**EXERCISE**
Below are the records; repeat exactly their lines between the line holding "Weitere Analystenrevisionen" and the line holding "perlu dilakukan dengan cara yang tepat agar", inclusive, skipping the pictures.

**DATA EXCERPTS**
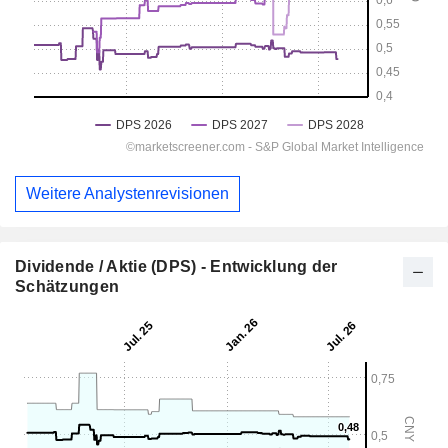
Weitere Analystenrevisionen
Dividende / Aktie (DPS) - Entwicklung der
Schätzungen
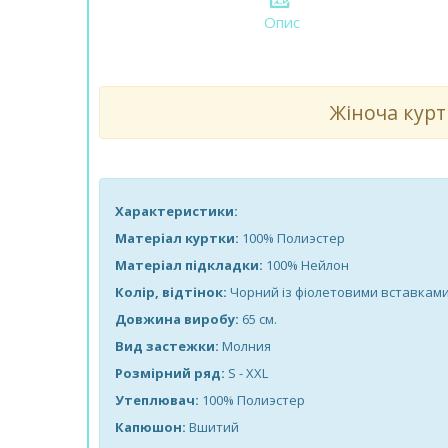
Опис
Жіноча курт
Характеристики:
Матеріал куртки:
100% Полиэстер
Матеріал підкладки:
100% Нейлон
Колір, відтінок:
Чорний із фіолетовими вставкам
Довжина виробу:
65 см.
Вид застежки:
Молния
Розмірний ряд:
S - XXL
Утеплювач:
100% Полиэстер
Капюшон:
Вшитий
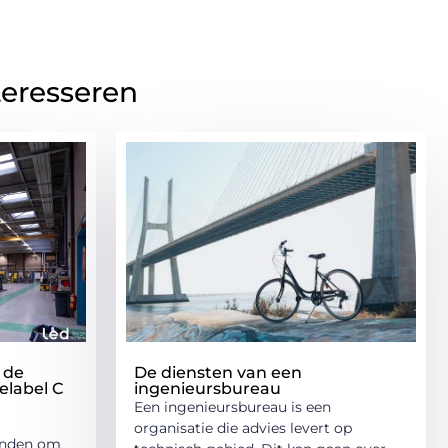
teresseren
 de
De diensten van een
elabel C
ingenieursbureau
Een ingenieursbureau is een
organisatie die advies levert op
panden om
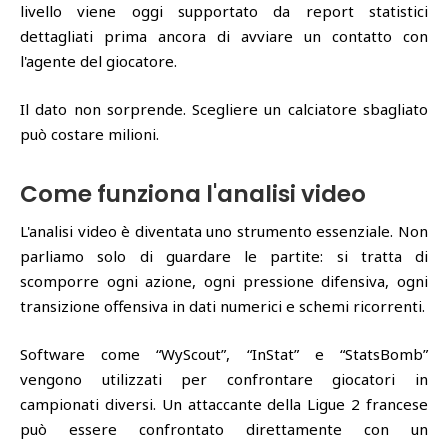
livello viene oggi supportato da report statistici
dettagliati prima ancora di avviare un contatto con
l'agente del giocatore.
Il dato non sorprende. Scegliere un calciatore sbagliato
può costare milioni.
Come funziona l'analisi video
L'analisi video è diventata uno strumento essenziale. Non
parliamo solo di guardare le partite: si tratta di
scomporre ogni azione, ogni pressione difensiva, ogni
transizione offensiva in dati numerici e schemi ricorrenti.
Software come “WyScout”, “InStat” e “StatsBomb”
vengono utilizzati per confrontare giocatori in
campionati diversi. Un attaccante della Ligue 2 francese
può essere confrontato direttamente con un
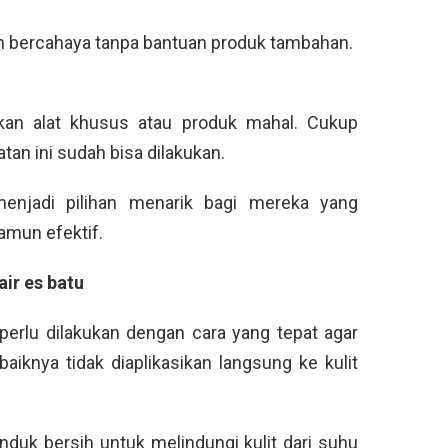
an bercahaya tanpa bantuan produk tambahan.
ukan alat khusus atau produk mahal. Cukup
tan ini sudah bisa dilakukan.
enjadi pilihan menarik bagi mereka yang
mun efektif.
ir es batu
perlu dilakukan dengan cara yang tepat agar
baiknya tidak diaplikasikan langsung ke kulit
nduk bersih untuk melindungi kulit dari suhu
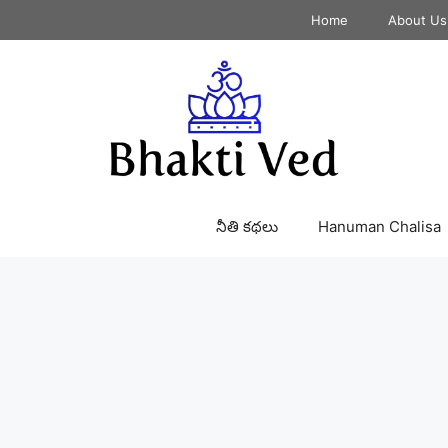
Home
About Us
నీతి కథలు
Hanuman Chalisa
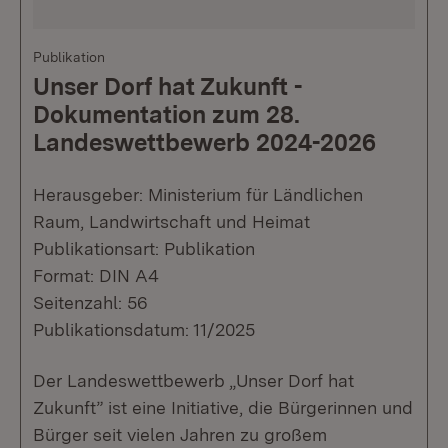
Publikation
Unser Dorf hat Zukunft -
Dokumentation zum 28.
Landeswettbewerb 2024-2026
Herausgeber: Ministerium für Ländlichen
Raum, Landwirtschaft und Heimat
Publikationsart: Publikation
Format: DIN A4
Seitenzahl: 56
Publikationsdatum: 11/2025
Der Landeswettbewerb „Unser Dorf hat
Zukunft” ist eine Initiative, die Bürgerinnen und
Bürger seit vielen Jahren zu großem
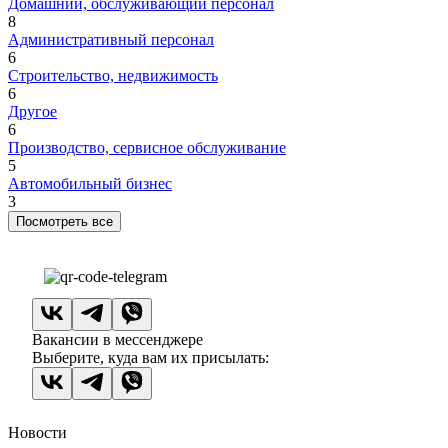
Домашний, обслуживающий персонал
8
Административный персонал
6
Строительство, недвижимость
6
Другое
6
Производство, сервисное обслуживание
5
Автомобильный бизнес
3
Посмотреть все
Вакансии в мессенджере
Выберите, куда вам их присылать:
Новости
...
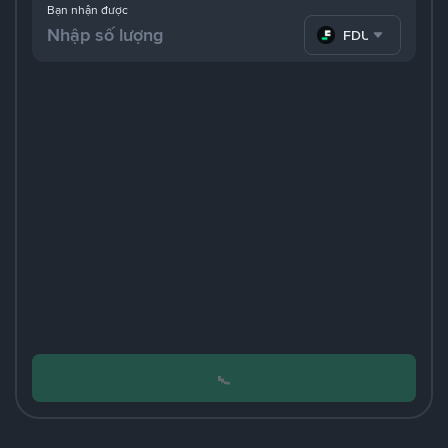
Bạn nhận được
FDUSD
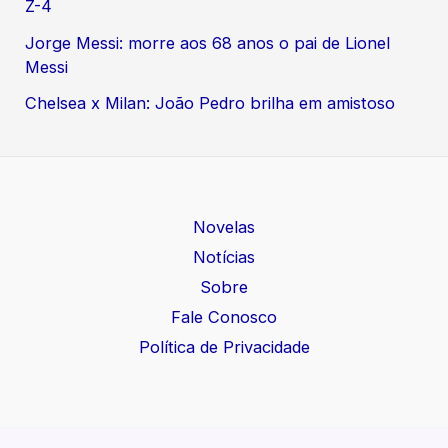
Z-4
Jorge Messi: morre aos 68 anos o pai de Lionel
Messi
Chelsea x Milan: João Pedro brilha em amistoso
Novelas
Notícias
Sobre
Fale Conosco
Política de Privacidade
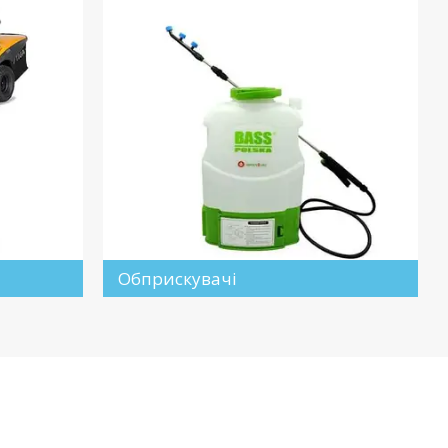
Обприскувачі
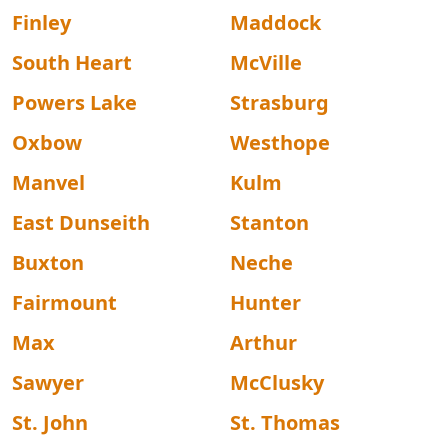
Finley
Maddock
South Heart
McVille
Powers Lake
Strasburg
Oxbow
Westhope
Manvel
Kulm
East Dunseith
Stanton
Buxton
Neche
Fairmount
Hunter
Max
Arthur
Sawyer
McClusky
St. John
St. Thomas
---
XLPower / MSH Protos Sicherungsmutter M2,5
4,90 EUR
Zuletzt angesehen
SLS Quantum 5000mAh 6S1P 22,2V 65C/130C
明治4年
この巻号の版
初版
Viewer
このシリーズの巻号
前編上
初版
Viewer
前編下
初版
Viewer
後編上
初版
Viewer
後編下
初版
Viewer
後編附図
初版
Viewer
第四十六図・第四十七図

**WRITTEN SOLUTION**
Weitere Analystenrevisionen
Dividende / Aktie (DPS) - Entwicklung der
Schätzungen
Опис
Жіноча курт
Характеристики:
Матеріал куртки:
100% Полиэстер
Матеріал підкладки:
100% Нейлон
Колір, відтінок:
Чорний із фіолетовими вставкам
Довжина виробу:
65 см.
Вид застежки:
Молния
Розмірний ряд:
S - XXL
Утеплювач:
100% Полиэстер
Капюшон:
Вшитий
teresseren
 de
De diensten van een
elabel C
ingenieursbureau
Een ingenieursbureau is een
organisatie die advies levert op
panden om
livello viene oggi supportato da report statistici
dettagliati prima ancora di avviare un contatto con
l'agente del giocatore.
Il dato non sorprende. Scegliere un calciatore sbagliato
può costare milioni.
Come funziona l'analisi video
L'analisi video è diventata uno strumento essenziale. Non
parliamo solo di guardare le partite: si tratta di
scomporre ogni azione, ogni pressione difensiva, ogni
transizione offensiva in dati numerici e schemi ricorrenti.
Software come “WyScout”, “InStat” e “StatsBomb”
vengono utilizzati per confrontare giocatori in
campionati diversi. Un attaccante della Ligue 2 francese
può essere confrontato direttamente con un
an bercahaya tanpa bantuan produk tambahan.
ukan alat khusus atau produk mahal. Cukup
tan ini sudah bisa dilakukan.
enjadi pilihan menarik bagi mereka yang
mun efektif.
ir es batu
perlu dilakukan dengan cara yang tepat agar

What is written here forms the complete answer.